ST. LOUIS — Documents released on Monday show the current archbishop of St. Louis testified in a deposition that he was unsure if a priest having sex with a child was a crime back when he was auxiliary bishop in the Twin Cities.
The comments by Archbishop Robert Carlson came in a deposition taken in May but released Monday.
It’s part of a lawsuit against a Minnesota priest. Carlson is not a party to the lawsuit, but said under oath that he couldn’t recall details about how he handled allegations of abuse against the priest.
Carlson served as Chancellor of the Twin Cities archdiocese in the 1980’s.
“I’m not sure whether I knew it was a crime or not. I understand today that it’s a crime,” he said in the deposition. (WATCH in the video player above.)
The questioner then asks: “When did you first discern that it was a crime for a priest to engage with sex with a child?”
Carlson answered, “I don’t remember that either.”
He also said he never went to authorities after that priest admitted in 1984 that he engaged in criminal sexual contact with a minor.
Despite criticism, attorney Art Margulis says a defense attorney could try to make sense of Carlson’s deposition by saying he truly didn’t know what constitutes a crime.
“It’s quite possible that the archbishop may not have known all of the facts concerning what’s been described as a sexual assault,” Margulis said.
The archdiocese of St. Louis released a statement Monday.
It says the archbishop did make it clear in the deposition that he knows child sex abuse is a crime today.
And he also goes on in the deposition to call pedophilia an “egregious offense.”
In Kansas City, Bishop Robert Finn was accused of failing to report allegations of child pornography possession by Rev. Shawn Ratigan.

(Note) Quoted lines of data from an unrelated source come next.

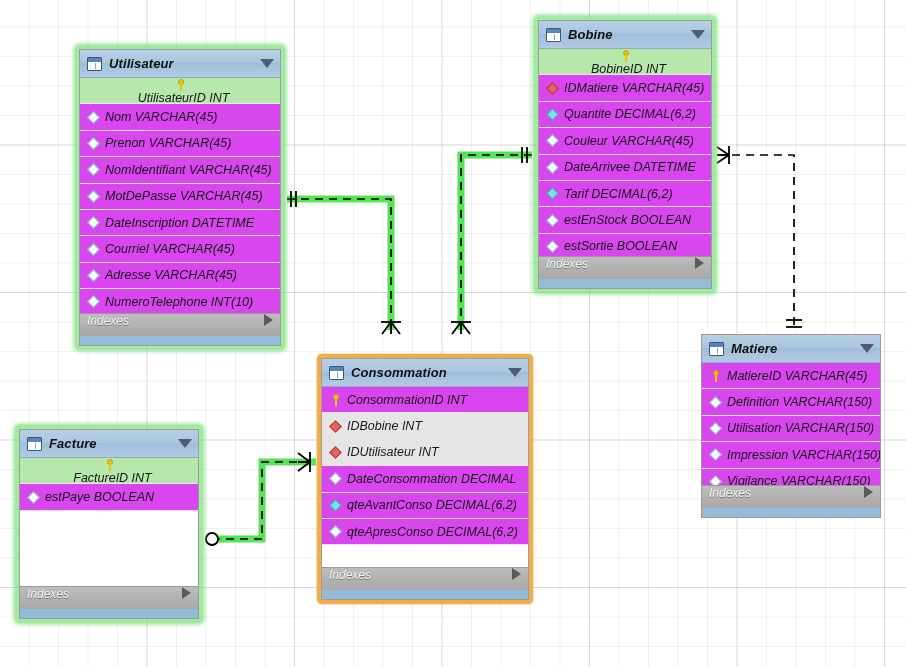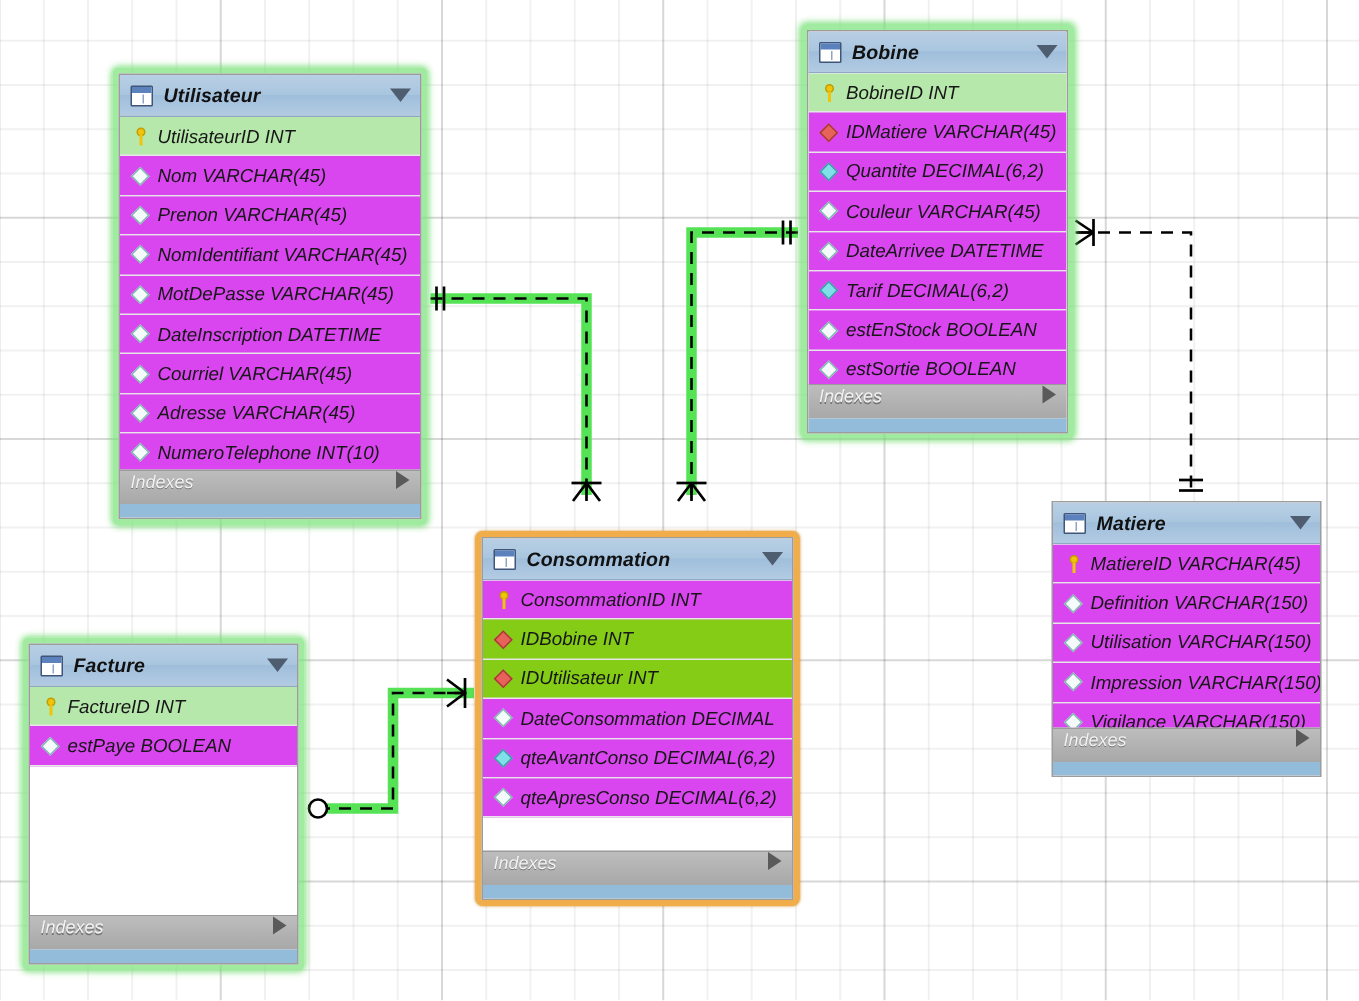"BobineID INT" .col.pk-green { flex-direction: none -> column }
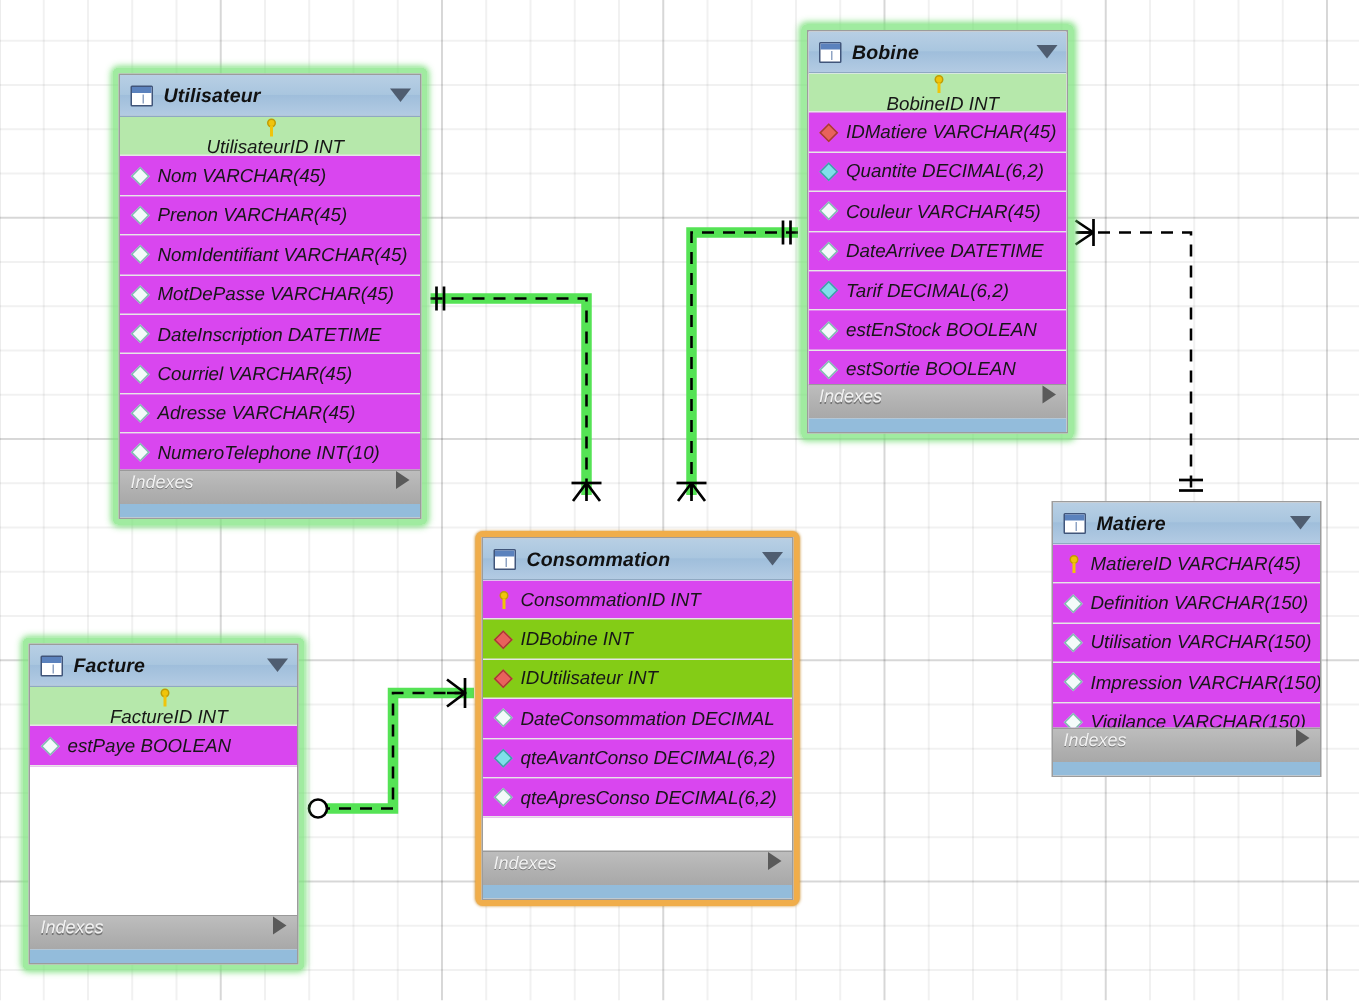"IDBobine INT" .col.fk-green { background: #84cc16 -> #e5e5e5 }
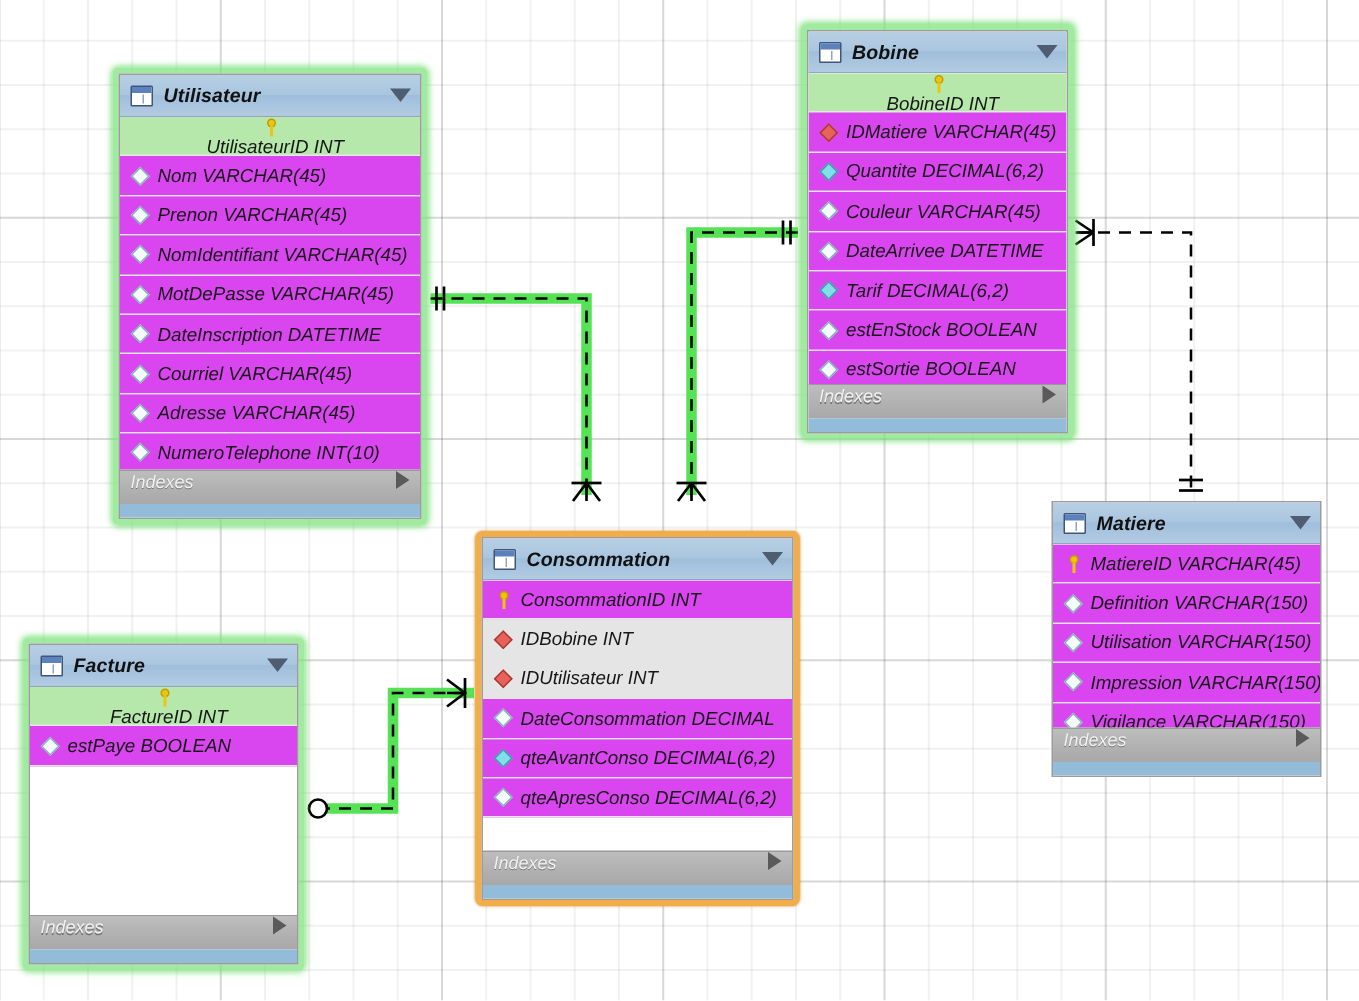"Facture" div.tbl { height: 222px -> 198px }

Prosecutors say the diocese discovered child pornography on Ratigan’s computer in December but didn’t turn them over to police until May. Finn was found guilty of failure to report suspected child abuse and not guilty on another failure to report child abuse charge by Judge John Torrence in connection to the case. He was sentenced to two years probation, which was suspended. He will also have to attend a mandated sexual abuse reporter training program, and implement an FBI sex-abuse reporting training course for clergy.